Lesson: A variation on Absolute #7:
Never Assume they Can't...Help them succeed at what they CAN
After the visit, I told his caregiver that Dad seemed happier than I'd seen him in a long time. She said he's been so much fun the past few days, joking and laughing. Apparently, the medication the doctor gave him to sleep is working amazingly well, and he's sleeping like a baby (Why do people say that? Babies don't sleep that well!). I really think that's one reason he's in such a great mood...he's not dead-tired!
This has been one of the Good Days! Praise God!
Sunday, September 6, 2009
Good days, Bad days
Dad was having an especially confused day recently, and I asked his caregiver if she had noticed it. Of course, she had. Having worked with Alzheimer's patients (what do you call them...sufferers, or what?), she said that he will have good days and bad days, progressing to good weeks and bad weeks, and downhill from there. This particularly bad day may have been the effects from medication he was prescribed to help his obsessive behavior and to help him sleep. His caregiver said she doesn't like that medication - Seraquil - because it made her previous patient really out of it. It didn't even help him sleep. He must have a really high tolerance for medication. The doctor also prescribed medication especially for insomnia, but it could be habit forming. What to do?
The man doesn't sleep. He stays up obsessing about his checkbook, his car registration being out of date, not having a key for the doors (he actually tried to pry the door open with his pocket-knive...yikes!), his lost alarm clock, or some such important thing.
After obsessing about where his car was, we finally let him have it, with the condition that he not drive without someone in the car. Funny thing is, now that he has it, he just looks in the garage to make sure it's there and doesn't even want to drive it. Sometimes, he even asks whose car it is. I think it's a control issue. He's always been a control freak, which is not a positive thing except that he was a surgeon.
My sister told me today that the man from the Alzheimer's Association that she spoke with after my mom died (and we realized that Dad had a good case of Alzheimer's going ) called to find out how things are going. I'm really impressed that he followed up. She told him about Dad asking his caregivers and others if they would come have sex with him for money. He said that he tells caregivers whom he talks with that if they haven't been propositioned at least once, their patient doesn't have Alzheimer's! Phew! Also, people with Alzheimer's often combine stories or situations from different periods of their lives. For instance, my Dad was a pilot in WWII. Later in life, he practiced medicine in Alaska for doctors who were on vacation for long periods. He now says he worked in Alaska and flew planes from island to island helping sick people.
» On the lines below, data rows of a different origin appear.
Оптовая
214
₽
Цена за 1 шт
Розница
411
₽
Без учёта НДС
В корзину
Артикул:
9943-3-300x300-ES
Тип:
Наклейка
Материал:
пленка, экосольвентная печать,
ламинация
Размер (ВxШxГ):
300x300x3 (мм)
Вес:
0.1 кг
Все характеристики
It's really hard visiting with Dad. He just doesn't have anything to say. He has trouble remembering words and is getting frustrated with his loss of memory. This must be the hardest period for people with Alzheimer's. They know enough to know they're losing it. I just have to ask him questions, and when he tells me the same thing for the 10th time, I just act really interested and engage him in the story.
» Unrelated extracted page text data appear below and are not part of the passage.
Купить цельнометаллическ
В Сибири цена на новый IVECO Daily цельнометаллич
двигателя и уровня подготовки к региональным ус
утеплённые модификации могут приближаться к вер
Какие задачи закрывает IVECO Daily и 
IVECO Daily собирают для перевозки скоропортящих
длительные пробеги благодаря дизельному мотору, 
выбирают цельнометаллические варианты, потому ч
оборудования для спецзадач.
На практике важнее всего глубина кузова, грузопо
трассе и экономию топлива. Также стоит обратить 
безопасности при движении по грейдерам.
On a personal note, I really feel for family members who have to care for their Alzheimer's relatives. Just working with my dad is emotionally exhausting...I often go home and cry. It takes a special personality with extreme patience to care for them full-time. It just seems to engulf my world and I don't get anything else done. I'm making mistakes at work, can't seem to get caught up with everything at home (or at least keep up), and I am feeling overwhelmed. Waahhhh!
On a positive note, my family is very understanding, and my Dad is very sweet and gentle. He can get testy and sarcastic, but at least he's not abusive.
I wish I could find matches for all the single socks in the laundry room.